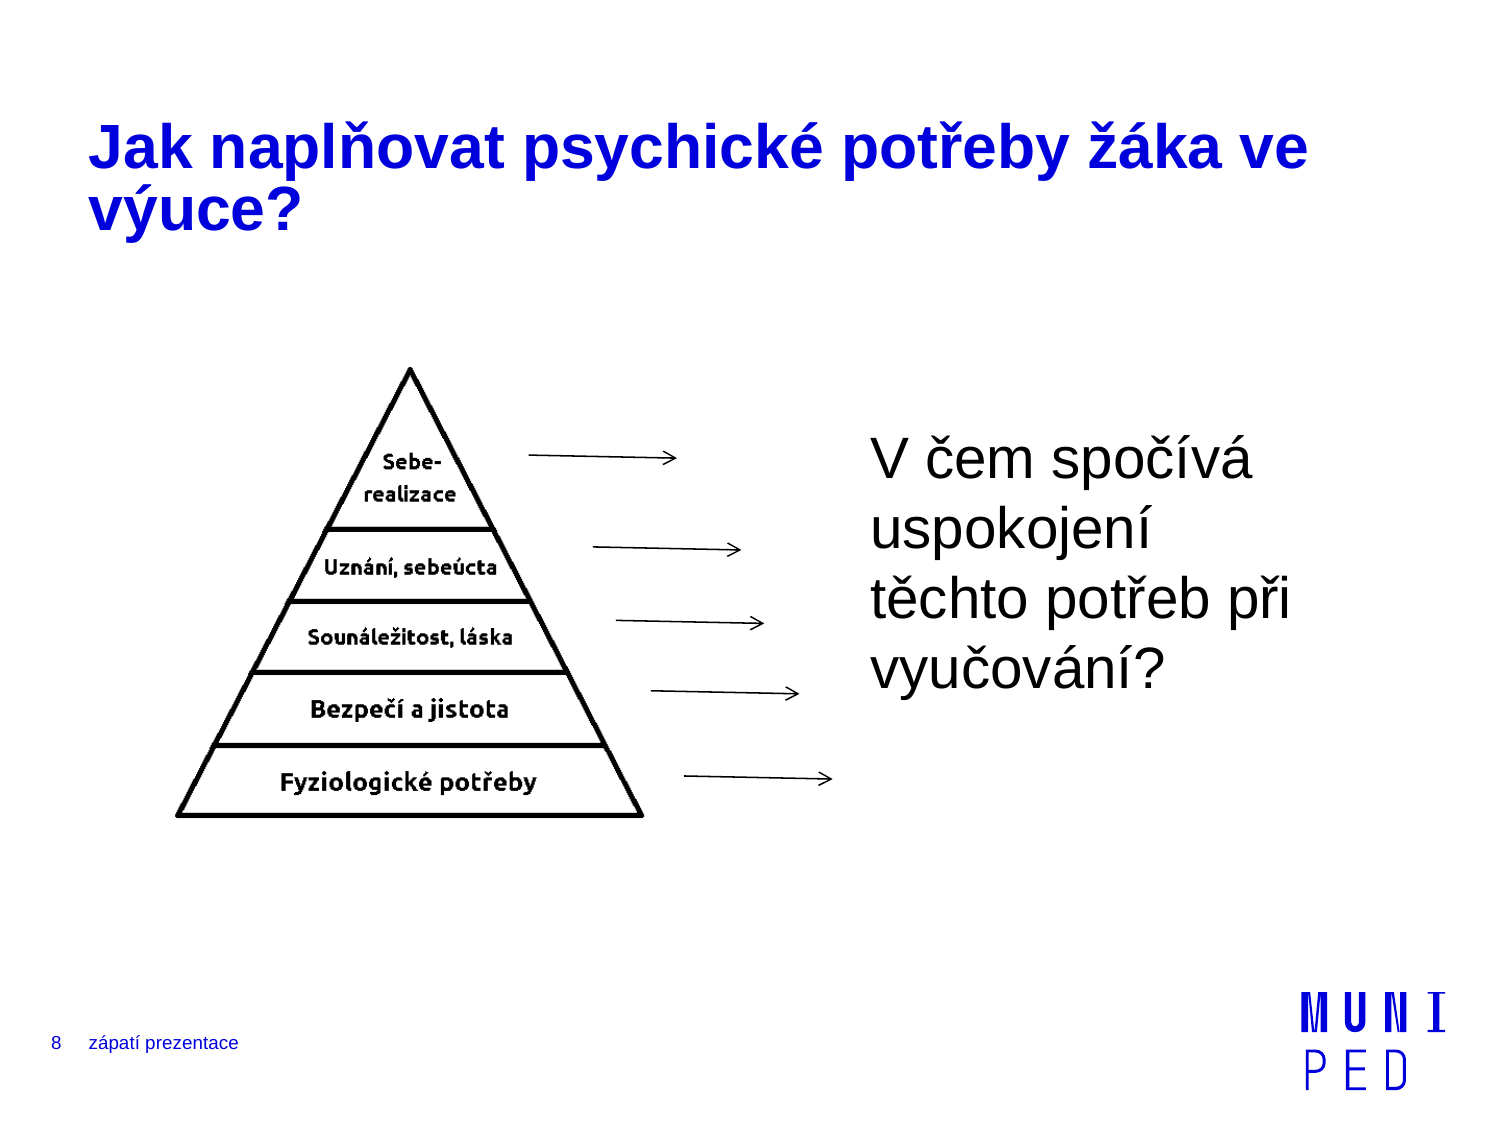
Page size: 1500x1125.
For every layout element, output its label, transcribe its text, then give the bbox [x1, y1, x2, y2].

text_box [650, 690, 800, 695]
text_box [615, 620, 765, 624]
title Jak naplňovat psychické potřeby žáka ve výuce? [88, 118, 1412, 193]
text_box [683, 775, 833, 780]
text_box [528, 454, 678, 459]
text_box V čem spočívá uspokojení těchto potřeb při vyučování? [855, 413, 1315, 708]
slide_number 8 [50, 1021, 82, 1063]
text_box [592, 546, 742, 551]
footer zápatí prezentace [88, 1021, 1063, 1063]
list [96, 342, 715, 865]
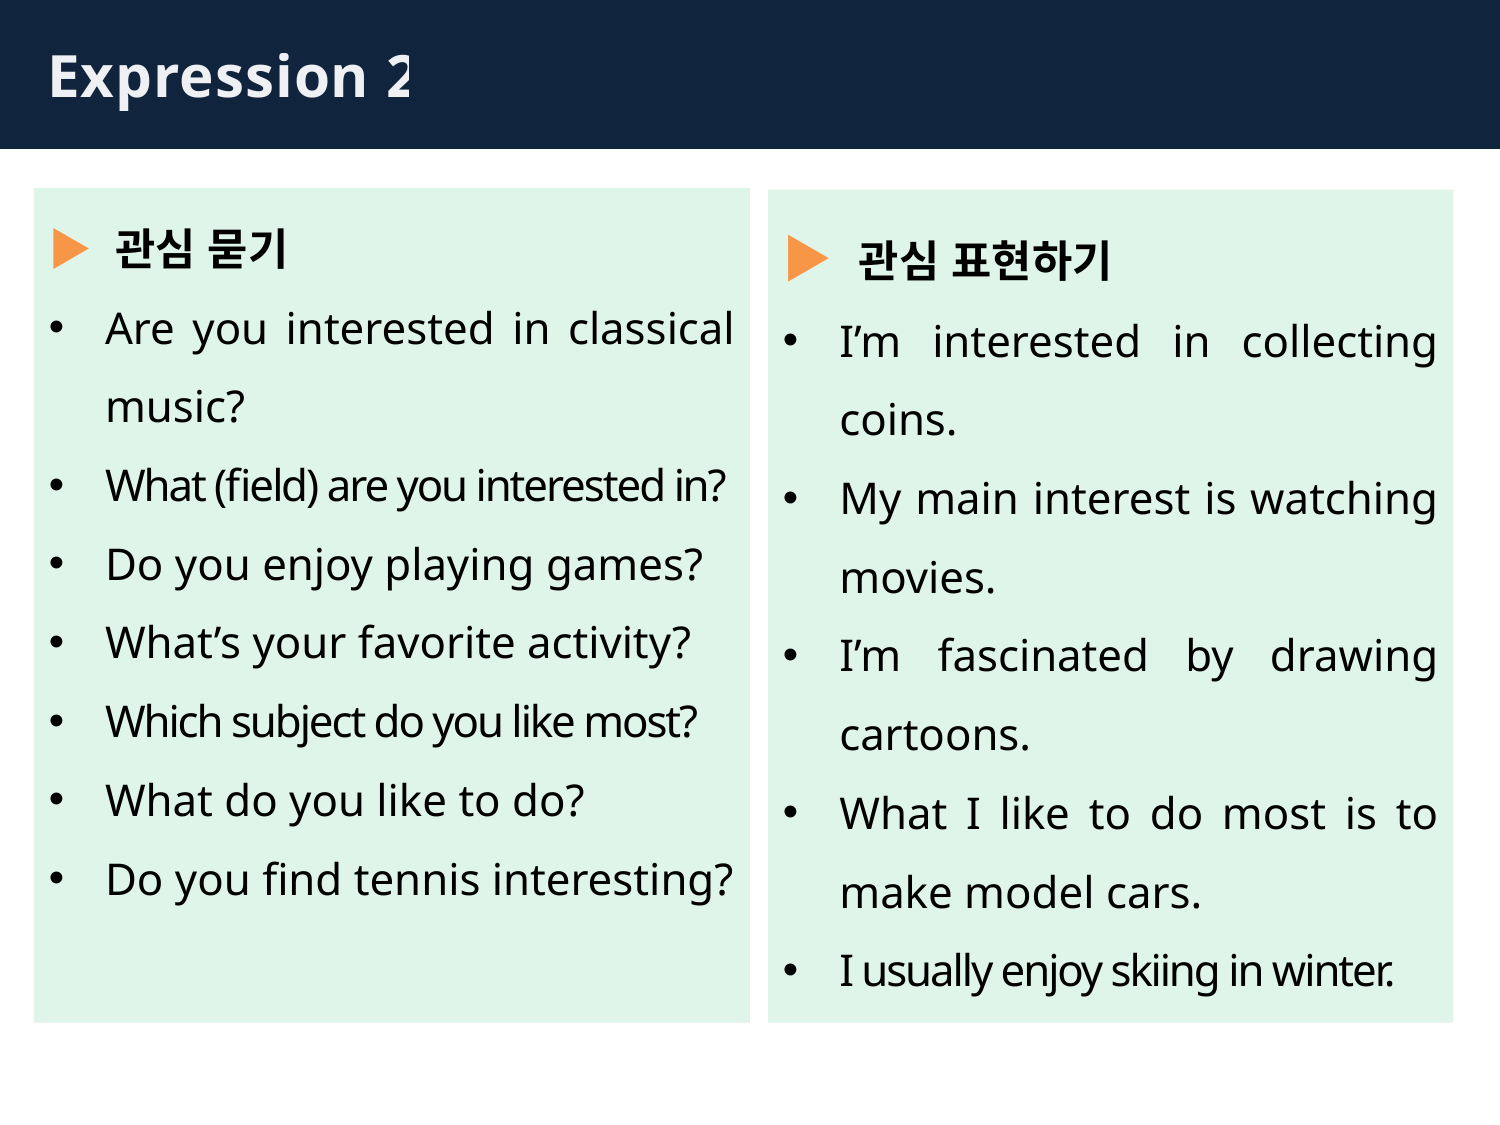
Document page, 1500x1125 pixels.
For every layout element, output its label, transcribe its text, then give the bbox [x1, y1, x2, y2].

text_box ▶ 관심 묻기 Are you interested in classical music? What (field) are you interested in? Do you enjoy playing games? What’s your favorite activity? Which subject do you like most? What do you like to do? Do you find tennis interesting? [32, 186, 752, 1025]
text_box ▶ 관심 표현하기 I’m interested in collecting coins. My main interest is watching movies. I’m fascinated by drawing cartoons. What I like to do most is to make model cars. I usually enjoy skiing in winter. [766, 188, 1455, 1025]
text_box Expression 2 [0, 0, 1500, 151]
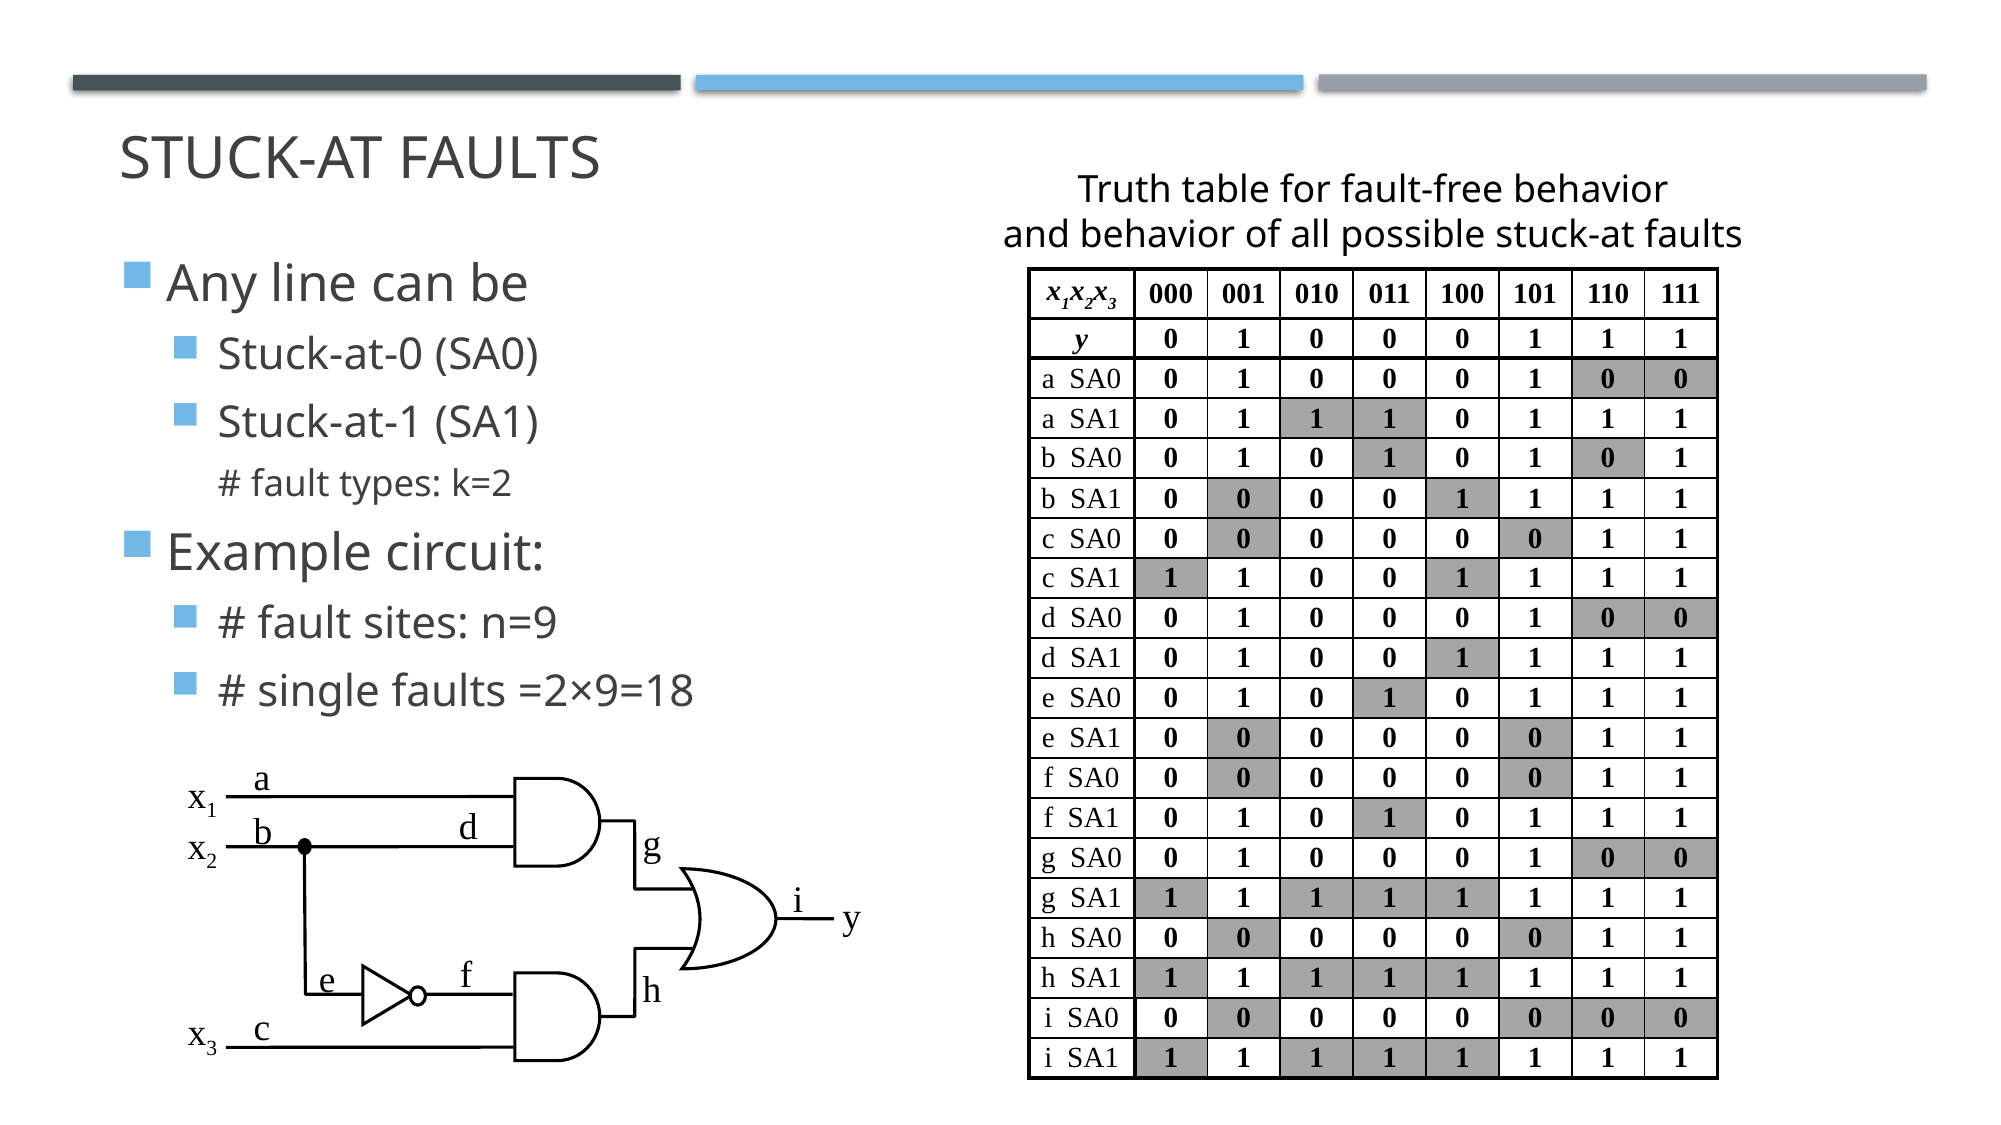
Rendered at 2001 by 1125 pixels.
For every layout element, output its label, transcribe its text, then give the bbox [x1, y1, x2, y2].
####################
• **Your task**:
Some lines of the data may hold the word "pixels". Say how many do, with nothing else.

• **Your response**:
2